Amazon Web Services has been under fire in recent weeks from a group of activist customers who are calling for the company to be more transparent in its usage of renewable energy.
In response, rather than divulge additional details about the source of power for its massive cloud infrastructure, the company has argued that using the cloud is much more energy efficient than customers powering their own data center operations.
But the whole discussion has raised the question: How green is the cloud?
In early June a pact of 19 AWS customers including Hootsuite, Change.org and Tumblr - wrote to Amazon Senior Vice President Andy Jassy requesting increased transparency in the company's efforts to use clean energy.
The letter was in response to a report from environmental activist group Greenpeace, which singled out Amazon Web Services, saying "no company could do more" to help tech companies be more energy friendly than AWS. The company's cloud platform hosts so many popular websites that any steps it takes to increase efficiency would benefit many other companies.
"Amazon Web Services is holding many of our favorite sites hostage to dirty energy," the report notes.

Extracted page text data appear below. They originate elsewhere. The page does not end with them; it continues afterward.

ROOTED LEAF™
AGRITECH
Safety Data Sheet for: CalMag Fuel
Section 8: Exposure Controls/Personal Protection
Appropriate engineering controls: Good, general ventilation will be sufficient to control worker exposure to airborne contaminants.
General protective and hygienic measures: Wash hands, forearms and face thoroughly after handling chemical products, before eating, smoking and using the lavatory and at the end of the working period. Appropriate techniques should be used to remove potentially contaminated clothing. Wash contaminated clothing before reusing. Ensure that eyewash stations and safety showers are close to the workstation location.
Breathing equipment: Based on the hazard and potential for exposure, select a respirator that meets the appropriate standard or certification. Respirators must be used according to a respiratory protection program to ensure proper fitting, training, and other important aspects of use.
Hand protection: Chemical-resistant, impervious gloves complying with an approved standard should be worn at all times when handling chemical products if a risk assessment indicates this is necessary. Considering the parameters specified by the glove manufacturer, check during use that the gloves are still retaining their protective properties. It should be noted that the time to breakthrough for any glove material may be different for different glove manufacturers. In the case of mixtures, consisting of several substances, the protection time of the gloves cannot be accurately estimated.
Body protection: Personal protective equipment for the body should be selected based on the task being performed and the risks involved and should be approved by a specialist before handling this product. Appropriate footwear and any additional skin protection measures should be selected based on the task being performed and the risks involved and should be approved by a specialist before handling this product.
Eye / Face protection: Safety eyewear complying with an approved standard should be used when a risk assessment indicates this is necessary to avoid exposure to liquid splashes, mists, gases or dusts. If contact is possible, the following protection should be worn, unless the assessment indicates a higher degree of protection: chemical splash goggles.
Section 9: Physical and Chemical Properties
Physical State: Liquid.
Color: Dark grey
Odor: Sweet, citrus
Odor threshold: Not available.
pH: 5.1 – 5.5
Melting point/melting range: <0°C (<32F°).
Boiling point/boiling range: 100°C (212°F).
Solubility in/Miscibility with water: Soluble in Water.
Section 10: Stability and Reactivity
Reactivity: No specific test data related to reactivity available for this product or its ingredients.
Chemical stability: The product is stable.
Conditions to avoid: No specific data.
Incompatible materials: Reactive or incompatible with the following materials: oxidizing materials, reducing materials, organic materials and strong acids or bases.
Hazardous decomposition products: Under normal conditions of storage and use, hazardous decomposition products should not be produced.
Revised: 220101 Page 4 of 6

Specifically, it says AWS's US East region, located in Virginia, houses 60% of the company's servers and uses a mix of about one-third coal, one-third nuclear, one-fifth gas and only 2% renewable energy.
In response, the next week AWS announced plans to build an 80 megawatt solar farm in Virginia. Company officials are on the defensive again this week, releasing figures saying that overall, its cloud platform runs on 25% renewable energy, with a goal of using 40% renewable energy by 2016, and eventually 100% green power.

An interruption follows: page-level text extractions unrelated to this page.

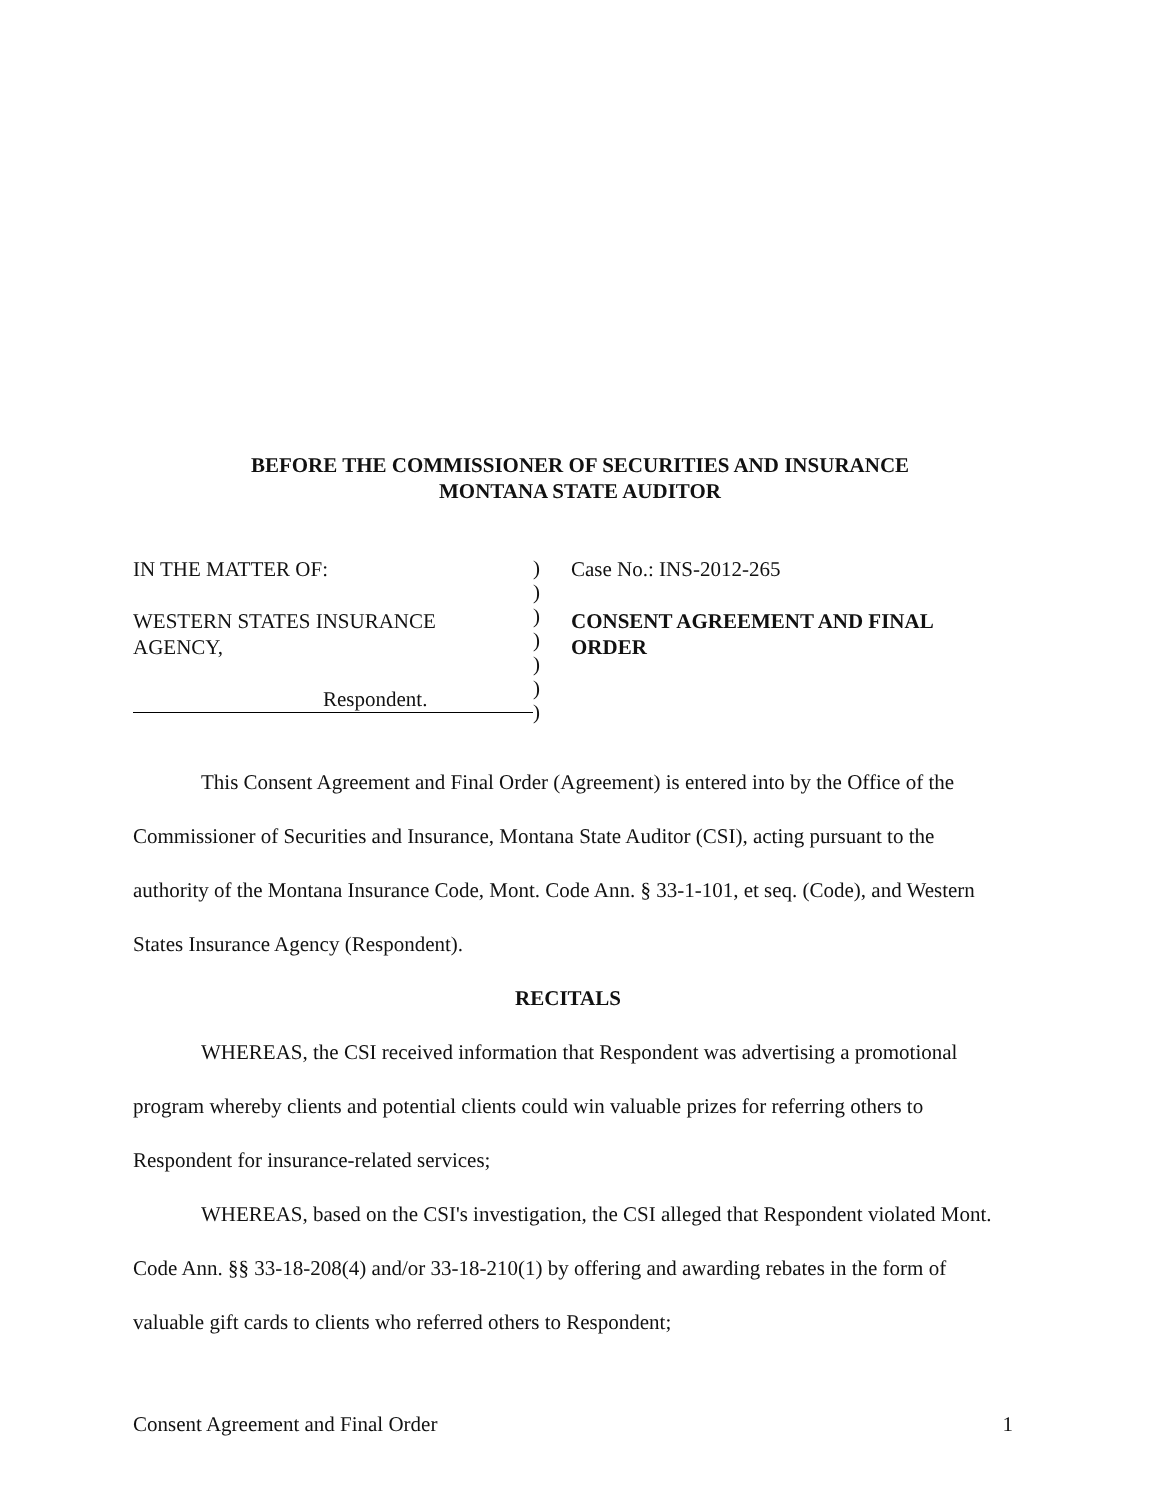BEFORE THE COMMISSIONER OF SECURITIES AND INSURANCE
MONTANA STATE AUDITOR
IN THE MATTER OF:
WESTERN STATES INSURANCE
AGENCY,
Respondent.
)
)
)
)
)
)
)
Case No.: INS-2012-265
CONSENT AGREEMENT AND FINAL
ORDER
This Consent Agreement and Final Order (Agreement) is entered into by the Office of the Commissioner of Securities and Insurance, Montana State Auditor (CSI), acting pursuant to the authority of the Montana Insurance Code, Mont. Code Ann. § 33-1-101, et seq. (Code), and Western States Insurance Agency (Respondent).
RECITALS
WHEREAS, the CSI received information that Respondent was advertising a promotional program whereby clients and potential clients could win valuable prizes for referring others to Respondent for insurance-related services;
WHEREAS, based on the CSI's investigation, the CSI alleged that Respondent violated Mont. Code Ann. §§ 33-18-208(4) and/or 33-18-210(1) by offering and awarding rebates in the form of valuable gift cards to clients who referred others to Respondent;
Consent Agreement and Final Order 1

Greenpeace says that's not enough. "It remains impossible for its customers or the public to benchmark any progress toward that goal, since the company refuses to disclose any of its energy data," the report states.
AWS officials argue that the simple fact that so many customers use the company's cloud is saving energy. AWS is more efficient at running data centers compared to its customers, even if it uses fossil fuels to power those data centers, AWS Distinguished Engineer James Hamilton contends in a blog post.

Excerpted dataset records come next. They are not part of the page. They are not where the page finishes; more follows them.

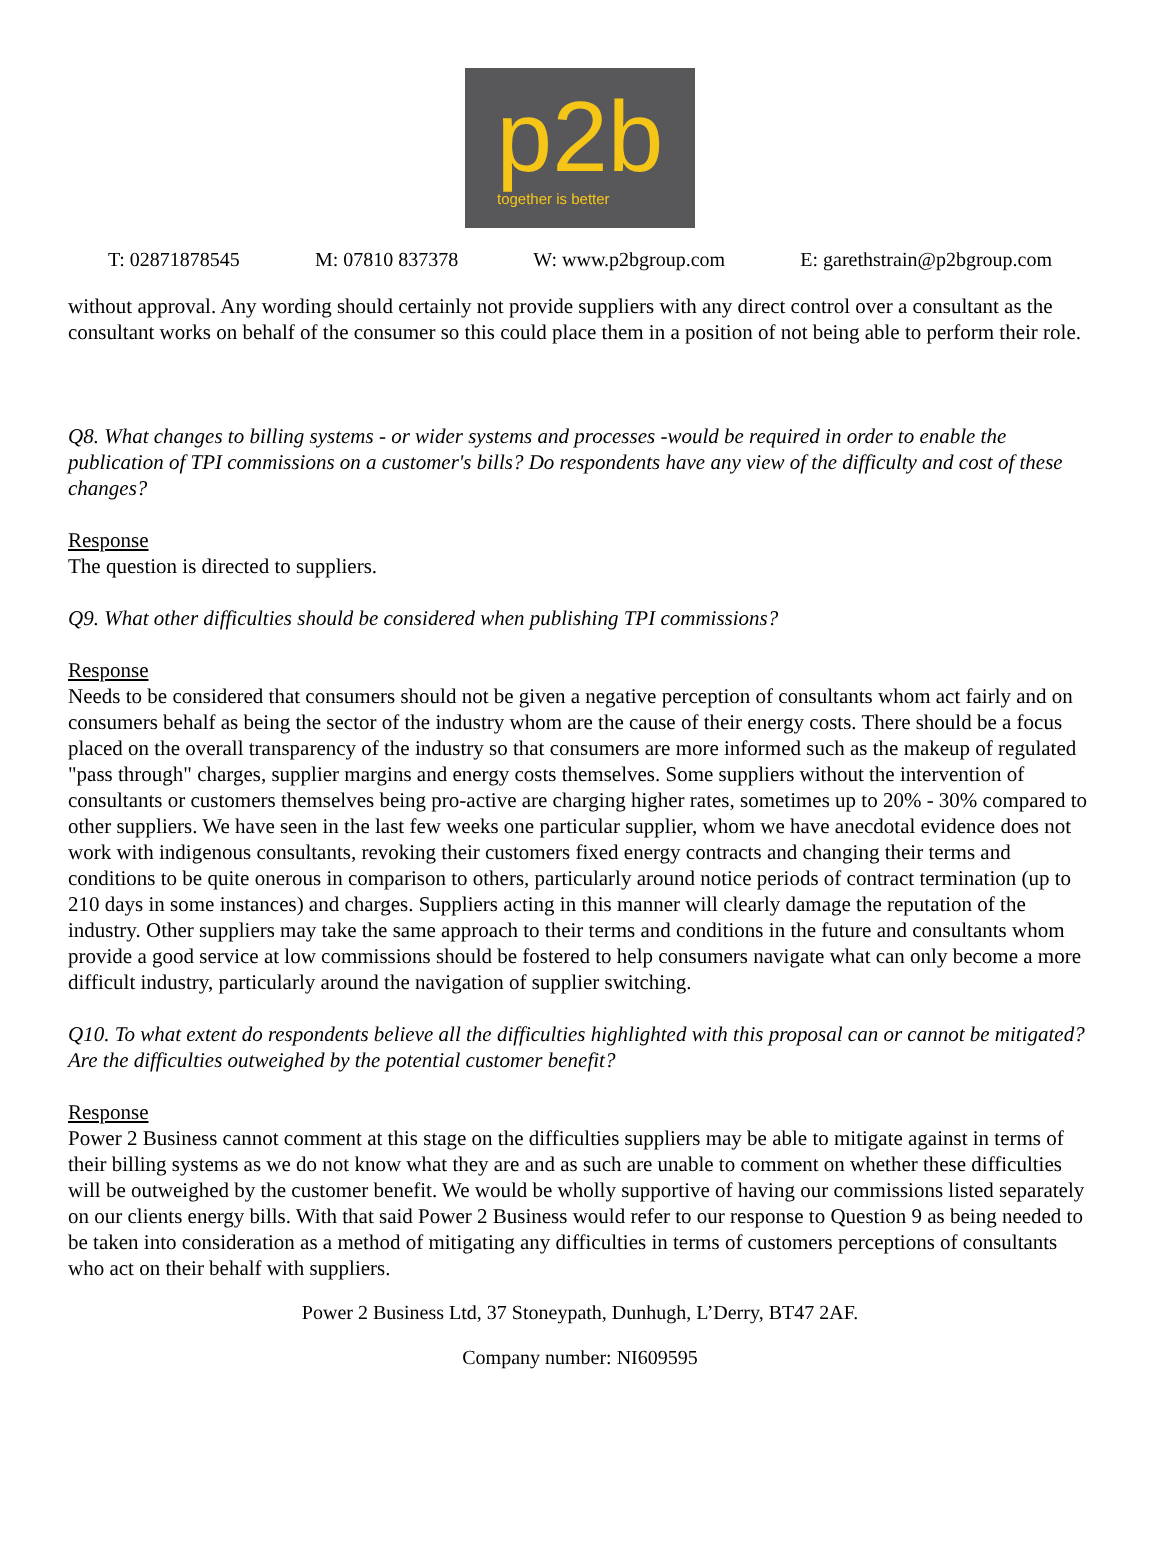p2b
together is better
T: 02871878545 M: 07810 837378 W: www.p2bgroup.com E: garethstrain@p2bgroup.com
without approval. Any wording should certainly not provide suppliers with any direct control over a consultant as the consultant works on behalf of the consumer so this could place them in a position of not being able to perform their role.
Q8. What changes to billing systems - or wider systems and processes -would be required in order to enable the publication of TPI commissions on a customer's bills? Do respondents have any view of the difficulty and cost of these changes?
Response
The question is directed to suppliers.
Q9. What other difficulties should be considered when publishing TPI commissions?
Response
Needs to be considered that consumers should not be given a negative perception of consultants whom act fairly and on consumers behalf as being the sector of the industry whom are the cause of their energy costs. There should be a focus placed on the overall transparency of the industry so that consumers are more informed such as the makeup of regulated "pass through" charges, supplier margins and energy costs themselves. Some suppliers without the intervention of consultants or customers themselves being pro-active are charging higher rates, sometimes up to 20% - 30% compared to other suppliers. We have seen in the last few weeks one particular supplier, whom we have anecdotal evidence does not work with indigenous consultants, revoking their customers fixed energy contracts and changing their terms and conditions to be quite onerous in comparison to others, particularly around notice periods of contract termination (up to 210 days in some instances) and charges. Suppliers acting in this manner will clearly damage the reputation of the industry. Other suppliers may take the same approach to their terms and conditions in the future and consultants whom provide a good service at low commissions should be fostered to help consumers navigate what can only become a more difficult industry, particularly around the navigation of supplier switching.
Q10. To what extent do respondents believe all the difficulties highlighted with this proposal can or cannot be mitigated? Are the difficulties outweighed by the potential customer benefit?
Response
Power 2 Business cannot comment at this stage on the difficulties suppliers may be able to mitigate against in terms of their billing systems as we do not know what they are and as such are unable to comment on whether these difficulties will be outweighed by the customer benefit. We would be wholly supportive of having our commissions listed separately on our clients energy bills. With that said Power 2 Business would refer to our response to Question 9 as being needed to be taken into consideration as a method of mitigating any difficulties in terms of customers perceptions of consultants who act on their behalf with suppliers.
Power 2 Business Ltd, 37 Stoneypath, Dunhugh, L’Derry, BT47 2AF.
Company number: NI609595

AWS says customers use 77% fewer servers and 84% less power by running their workloads in its cloud compared to their own data centers. That creates an 88% reduction in carbon emissions for customers who use Amazon's cloud, AWS Evangelist Jeff Barr's blog post says.
Furthermore, the company's US-West location in Oregon, its EU region in Frankfurt and its GovCloud region in the U.S. are what the company calls "carbon-neutral" which refers to the practice of offsetting the amount of carbon the site is responsible for with the purchase of a corresponding number of carbon credits that fund green projects. And AWS is building a 150 megawatt wind farm in Indiana.
AWS isn't alone in having work to do to become more environmentally-friendly. Competitor Google received higher grades from Greenpeace the report gives Google a grade of B, while AWS got a D. Google has also committed to using 100% renewable energy too, although with no specific timeline. Google says about 35% of its operations are currently powered from green sources.
Microsoft, meanwhile stands somewhere in the middle between AWS and Google, receiving a C grade from Greenpeace. The company has committed to being 100% carbon-neutral.
"We know that 100% renewable energy is an ambitious goal that won't be possible overnight," the group of Amazon customers wrote. "While you pursue this journey, we would suggest some steps that will give us full confidence in AWS' commitment to renewable energy." Now there is more pressure than ever for the cloud to be green.